L’opposition ukrainienne a appelé samedi à une grève générale et à «renverser» le pouvoir, après la dispersion violente de manifestants qui occupaient le centre de Kiev. De nouvelles manifestations sont prévues dimanche à la mi-journée.

«Ne quittez pas la rue tant que le régime ne sera pas renversé par des moyens pacifiques», a déclaré l’opposante emprisonnée Ioulia Timochenko. L’ancienne Premier ministre, qui purge une peine de sept ans de prison et dont l’Union européenne a réclamé la libération, a exhorté les Ukrainiens à «se lever contre la dictature».

Samedi à l’aube, les forces anti-émeute ont dispersé par la force un millier de manifestants qui occupaient la Place de l’Indépendance au centre de la capitale. Les manifestants dénonçaient la volte-face du président Viktor Ianoukovitch, qui a refusé vendredi de signer un accord d’association avec l’UE, en préparation depuis des mois, et qu’ils accusent de renvoyer le pays dans les bras de la Russie.

Equipés de casques et de boucliers, les policiers ont tiré tout d’abord des grenades assourdissantes en direction de la foule, puis sont intervenus à coup de matraques pour les chasser des lieux, poursuivant certains manifestants dans les rues avoisinantes.

Interpellations pour «hooliganisme»

«La manifestation a été dispersée de manière sauvage», a dénoncé sur Twitter le député Andreï Chevtchenko, selon lequel il y a eu «des dizaines» de blessés et d’interpellations.
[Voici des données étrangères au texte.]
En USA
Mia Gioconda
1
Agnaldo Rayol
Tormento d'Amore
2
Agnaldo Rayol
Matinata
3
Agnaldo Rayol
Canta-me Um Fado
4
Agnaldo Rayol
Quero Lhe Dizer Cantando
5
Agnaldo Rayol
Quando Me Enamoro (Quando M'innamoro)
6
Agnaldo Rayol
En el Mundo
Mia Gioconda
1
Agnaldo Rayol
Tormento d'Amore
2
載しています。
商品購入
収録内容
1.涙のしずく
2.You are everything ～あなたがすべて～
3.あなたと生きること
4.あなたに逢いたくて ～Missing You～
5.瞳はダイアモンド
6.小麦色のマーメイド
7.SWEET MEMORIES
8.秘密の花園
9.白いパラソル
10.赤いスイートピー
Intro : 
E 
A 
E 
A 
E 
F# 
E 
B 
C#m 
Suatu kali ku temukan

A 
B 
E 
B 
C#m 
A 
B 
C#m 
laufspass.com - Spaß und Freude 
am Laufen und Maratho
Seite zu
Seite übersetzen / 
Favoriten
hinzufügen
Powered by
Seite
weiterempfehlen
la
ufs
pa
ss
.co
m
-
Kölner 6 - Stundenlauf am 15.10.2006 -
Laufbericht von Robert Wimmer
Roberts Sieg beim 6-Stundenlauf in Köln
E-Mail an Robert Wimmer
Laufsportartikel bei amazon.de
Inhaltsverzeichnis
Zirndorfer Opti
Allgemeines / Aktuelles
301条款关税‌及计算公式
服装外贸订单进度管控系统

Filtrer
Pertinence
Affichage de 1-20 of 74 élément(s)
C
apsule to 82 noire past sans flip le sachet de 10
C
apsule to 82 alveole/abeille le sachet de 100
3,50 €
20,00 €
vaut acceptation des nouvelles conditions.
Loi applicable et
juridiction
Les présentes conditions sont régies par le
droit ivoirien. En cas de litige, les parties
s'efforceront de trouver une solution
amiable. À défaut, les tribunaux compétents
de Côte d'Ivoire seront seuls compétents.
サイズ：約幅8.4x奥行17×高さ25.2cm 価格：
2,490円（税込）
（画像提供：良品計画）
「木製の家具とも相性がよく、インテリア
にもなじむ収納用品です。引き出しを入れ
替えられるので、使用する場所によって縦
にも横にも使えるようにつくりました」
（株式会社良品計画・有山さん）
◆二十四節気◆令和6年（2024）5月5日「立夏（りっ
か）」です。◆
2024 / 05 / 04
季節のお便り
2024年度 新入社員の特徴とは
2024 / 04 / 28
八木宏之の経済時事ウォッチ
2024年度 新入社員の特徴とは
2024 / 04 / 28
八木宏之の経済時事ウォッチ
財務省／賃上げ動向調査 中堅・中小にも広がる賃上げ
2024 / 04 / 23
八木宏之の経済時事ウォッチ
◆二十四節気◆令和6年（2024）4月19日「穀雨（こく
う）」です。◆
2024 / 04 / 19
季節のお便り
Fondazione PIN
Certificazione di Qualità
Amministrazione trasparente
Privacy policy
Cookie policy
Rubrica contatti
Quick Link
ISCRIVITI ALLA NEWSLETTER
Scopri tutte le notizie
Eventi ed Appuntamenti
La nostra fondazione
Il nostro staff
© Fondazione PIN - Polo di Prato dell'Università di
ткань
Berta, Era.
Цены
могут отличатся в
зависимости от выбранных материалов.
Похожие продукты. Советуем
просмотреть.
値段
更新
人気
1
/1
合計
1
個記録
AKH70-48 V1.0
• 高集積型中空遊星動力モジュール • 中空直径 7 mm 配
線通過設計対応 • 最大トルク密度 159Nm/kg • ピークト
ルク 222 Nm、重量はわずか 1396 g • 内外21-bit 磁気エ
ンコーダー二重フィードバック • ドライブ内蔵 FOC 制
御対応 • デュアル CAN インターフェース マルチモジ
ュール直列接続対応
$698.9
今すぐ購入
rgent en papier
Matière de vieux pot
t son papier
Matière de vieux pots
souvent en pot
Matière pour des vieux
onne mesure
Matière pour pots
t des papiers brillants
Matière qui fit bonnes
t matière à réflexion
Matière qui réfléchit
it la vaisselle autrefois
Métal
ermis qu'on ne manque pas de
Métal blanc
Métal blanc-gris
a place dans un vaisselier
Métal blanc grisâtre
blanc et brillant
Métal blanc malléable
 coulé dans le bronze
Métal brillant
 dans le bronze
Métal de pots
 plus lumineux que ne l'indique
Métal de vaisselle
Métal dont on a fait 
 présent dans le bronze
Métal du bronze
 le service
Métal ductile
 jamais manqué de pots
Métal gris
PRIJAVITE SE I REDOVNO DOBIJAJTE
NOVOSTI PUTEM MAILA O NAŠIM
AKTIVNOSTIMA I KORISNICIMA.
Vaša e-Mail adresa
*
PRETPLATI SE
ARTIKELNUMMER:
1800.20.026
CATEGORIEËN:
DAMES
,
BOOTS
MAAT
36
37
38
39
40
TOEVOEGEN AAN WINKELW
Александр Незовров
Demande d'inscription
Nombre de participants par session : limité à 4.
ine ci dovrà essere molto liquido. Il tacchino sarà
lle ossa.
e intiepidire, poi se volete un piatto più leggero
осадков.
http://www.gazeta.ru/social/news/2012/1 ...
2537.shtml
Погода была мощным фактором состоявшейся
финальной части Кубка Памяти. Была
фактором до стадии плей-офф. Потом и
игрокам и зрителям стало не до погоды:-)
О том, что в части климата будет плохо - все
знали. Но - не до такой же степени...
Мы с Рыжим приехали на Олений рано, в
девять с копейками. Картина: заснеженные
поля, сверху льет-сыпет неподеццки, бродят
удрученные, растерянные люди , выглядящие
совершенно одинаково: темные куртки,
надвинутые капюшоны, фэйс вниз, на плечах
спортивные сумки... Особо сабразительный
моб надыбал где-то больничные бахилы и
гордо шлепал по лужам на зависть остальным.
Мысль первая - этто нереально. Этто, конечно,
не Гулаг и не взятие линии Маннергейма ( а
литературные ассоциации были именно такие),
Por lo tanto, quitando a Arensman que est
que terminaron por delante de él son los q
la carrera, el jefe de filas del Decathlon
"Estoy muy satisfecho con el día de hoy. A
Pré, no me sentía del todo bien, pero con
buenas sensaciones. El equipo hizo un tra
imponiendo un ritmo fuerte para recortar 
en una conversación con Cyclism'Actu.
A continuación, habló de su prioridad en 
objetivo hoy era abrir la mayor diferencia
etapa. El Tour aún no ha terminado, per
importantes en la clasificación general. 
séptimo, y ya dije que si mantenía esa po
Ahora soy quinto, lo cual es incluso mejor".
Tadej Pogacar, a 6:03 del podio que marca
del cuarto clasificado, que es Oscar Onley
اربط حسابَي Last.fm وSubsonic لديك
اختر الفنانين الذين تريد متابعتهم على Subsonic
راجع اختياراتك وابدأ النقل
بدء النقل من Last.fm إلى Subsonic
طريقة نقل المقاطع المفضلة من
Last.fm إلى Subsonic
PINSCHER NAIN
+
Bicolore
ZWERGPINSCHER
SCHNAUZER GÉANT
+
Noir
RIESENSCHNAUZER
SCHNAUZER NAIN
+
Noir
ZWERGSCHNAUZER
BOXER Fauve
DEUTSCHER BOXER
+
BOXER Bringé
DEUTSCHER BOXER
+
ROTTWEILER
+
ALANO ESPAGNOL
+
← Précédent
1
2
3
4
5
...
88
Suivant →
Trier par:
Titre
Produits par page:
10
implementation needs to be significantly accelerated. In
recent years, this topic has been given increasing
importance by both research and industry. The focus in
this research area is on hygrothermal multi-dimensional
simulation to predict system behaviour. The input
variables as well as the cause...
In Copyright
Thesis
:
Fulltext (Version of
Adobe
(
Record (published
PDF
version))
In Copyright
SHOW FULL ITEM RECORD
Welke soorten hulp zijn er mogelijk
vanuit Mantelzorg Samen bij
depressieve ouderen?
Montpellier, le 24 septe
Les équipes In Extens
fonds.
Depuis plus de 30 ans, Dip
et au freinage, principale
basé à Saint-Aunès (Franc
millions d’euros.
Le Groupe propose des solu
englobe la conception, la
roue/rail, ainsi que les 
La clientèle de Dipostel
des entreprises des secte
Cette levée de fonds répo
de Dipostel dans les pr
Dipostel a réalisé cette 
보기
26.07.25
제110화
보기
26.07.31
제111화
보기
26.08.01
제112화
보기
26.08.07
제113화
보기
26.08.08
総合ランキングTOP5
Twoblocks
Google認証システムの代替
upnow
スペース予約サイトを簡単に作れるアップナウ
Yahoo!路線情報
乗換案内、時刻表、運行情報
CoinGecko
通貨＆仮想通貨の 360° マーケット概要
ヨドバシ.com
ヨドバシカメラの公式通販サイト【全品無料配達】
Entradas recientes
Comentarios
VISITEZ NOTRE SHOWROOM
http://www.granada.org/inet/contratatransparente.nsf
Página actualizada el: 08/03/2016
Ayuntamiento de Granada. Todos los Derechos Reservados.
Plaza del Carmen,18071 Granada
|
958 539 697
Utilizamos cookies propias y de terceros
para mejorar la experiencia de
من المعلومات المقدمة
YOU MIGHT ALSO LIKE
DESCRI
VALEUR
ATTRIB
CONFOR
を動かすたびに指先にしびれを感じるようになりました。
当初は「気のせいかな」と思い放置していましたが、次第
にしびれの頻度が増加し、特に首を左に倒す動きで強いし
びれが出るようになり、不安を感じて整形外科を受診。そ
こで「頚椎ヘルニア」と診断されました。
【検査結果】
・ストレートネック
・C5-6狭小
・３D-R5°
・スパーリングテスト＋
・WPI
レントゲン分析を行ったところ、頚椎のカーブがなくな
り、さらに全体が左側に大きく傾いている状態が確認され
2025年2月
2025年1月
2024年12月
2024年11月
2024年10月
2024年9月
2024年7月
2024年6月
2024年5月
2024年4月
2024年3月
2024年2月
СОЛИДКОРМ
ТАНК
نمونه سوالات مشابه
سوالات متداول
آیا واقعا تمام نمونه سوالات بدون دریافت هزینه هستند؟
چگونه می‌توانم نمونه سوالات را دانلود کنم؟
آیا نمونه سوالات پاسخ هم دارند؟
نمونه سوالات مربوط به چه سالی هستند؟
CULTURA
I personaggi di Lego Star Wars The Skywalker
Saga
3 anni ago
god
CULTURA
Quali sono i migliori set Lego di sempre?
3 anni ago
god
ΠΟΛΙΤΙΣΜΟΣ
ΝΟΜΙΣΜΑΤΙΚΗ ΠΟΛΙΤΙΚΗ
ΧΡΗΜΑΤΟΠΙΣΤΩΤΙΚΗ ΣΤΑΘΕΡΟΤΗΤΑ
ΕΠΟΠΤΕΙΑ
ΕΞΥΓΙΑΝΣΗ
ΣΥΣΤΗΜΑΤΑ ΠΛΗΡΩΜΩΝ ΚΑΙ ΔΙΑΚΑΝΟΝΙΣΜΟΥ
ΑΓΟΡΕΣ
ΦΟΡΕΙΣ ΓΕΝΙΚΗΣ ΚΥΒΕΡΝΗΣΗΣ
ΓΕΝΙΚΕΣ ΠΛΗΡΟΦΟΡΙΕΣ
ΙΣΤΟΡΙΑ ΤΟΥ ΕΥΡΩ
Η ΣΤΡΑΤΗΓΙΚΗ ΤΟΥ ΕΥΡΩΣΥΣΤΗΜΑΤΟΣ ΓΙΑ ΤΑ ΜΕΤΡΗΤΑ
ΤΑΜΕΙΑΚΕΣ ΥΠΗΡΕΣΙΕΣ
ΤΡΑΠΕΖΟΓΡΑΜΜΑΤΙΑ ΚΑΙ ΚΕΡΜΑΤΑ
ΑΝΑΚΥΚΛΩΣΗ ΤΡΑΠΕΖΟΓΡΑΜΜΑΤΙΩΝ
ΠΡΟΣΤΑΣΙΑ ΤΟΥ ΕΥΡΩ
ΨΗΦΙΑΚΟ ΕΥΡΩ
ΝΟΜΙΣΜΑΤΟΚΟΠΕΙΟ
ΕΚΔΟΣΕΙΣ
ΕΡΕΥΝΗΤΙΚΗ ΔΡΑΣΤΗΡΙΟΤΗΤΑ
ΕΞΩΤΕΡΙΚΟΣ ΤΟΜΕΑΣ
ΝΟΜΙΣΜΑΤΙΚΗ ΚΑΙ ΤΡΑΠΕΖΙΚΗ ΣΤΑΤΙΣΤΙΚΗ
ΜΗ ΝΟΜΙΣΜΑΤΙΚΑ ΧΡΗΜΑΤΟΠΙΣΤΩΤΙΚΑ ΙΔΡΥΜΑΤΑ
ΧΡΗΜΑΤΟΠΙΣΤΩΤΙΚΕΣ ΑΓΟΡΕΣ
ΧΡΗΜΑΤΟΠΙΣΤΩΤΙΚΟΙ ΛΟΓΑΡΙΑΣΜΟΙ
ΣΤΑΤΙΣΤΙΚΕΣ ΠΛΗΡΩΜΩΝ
Un responsable des services d’urgence de la ville, Anatoli Verchigora, a de son côté fait état de «35 personnes (qui) ont dû recevoir des soins».

La police a affirmé avoir fait évacuer la place pour permettre la préparation des fêtes de fin d’année et a confirmé l’interpellation de 31 personnes, «pour hooliganisme et refus d’obtempérer». La plupart d’entre elles ont été relâchées par la suite, selon la même source.

Vendredi, quelque 10’000 manifestants s’étaient rassemblés sur la place de l’Indépendance en accusant le président Ianoukovitch d’avoir «anéanti leur rêve» d’un rapprochement avec l’Union européenne. Quelques incidents s’étaient déjà produits entre les manifestants pro-européens et les policiers.

Et samedi soir, environ 10’000 personnes, selon l’estimation d’un correspondant de l’AFP, étaient de nouveau rassemblées sur la place Mikhaïlovskoe, pas très loin de la Place de l’Indépendance.

«Stopper» Ianoukovitch

Dans un discours publié sur son site internet, Viktor Ianoukovitch s’est dit «profondément révolté» par les violences et a demandé l’ouverture d’une enquête pour identifier les responsables, sans mettre en cause spécifiquement les forces de l’ordre.

Le Premier ministre Mykola Azarov s’est quant à lui dit «indigné» et a annoncé avoir ordonné une enquête. «Le pouvoir n’a pas intérêt à ce que les événements prennent cette tournure», a-t-il déclaré, cité par son porte-parole.

Mais les dirigeants de l’opposition, qui se sont réunis samedi pour décider de leur stratégie après une semaine de manifestations, ont dénoncé un durcissement du régime et exigé «la démission du gouvernement et du président, des élections présidentielle et législatives anticipées».

«Après avoir refusé de signer l’accord d’association, Ianoukovitch a décidé qu’il était autorisé à commettre tous les crimes contre son propre peuple», a déclaré le chef du parti Oudar, Vitali Klitschko. «S’il n’est pas stoppé aujourd’hui, l’Ukraine deviendra un Etat policier sauvage et une source d’instabilité au centre de l’Europe», a-t-il ajouté.

Appel à l’UE

Les chefs des trois principales formations d’opposition devaient rencontrer samedi «tous les ambassadeurs de l’Union européenne» à Kiev.

«Nous nous adressons à nos partenaires occidentaux: le temps des discussions est fini», a déclaré un dirigeant du parti de Mme Timochenko, indiquant que l’opposition avait pris la décision de former «un état-major de résistance nationale» et même de «préparer une grève générale».

Les Etats-Unis ont condamné la dispersion des manifestants. L’Union européenne a dénoncé à son tour «le recours à la force contre des manifestants pacifiques» et indiqué «suivre attentivement» la situation.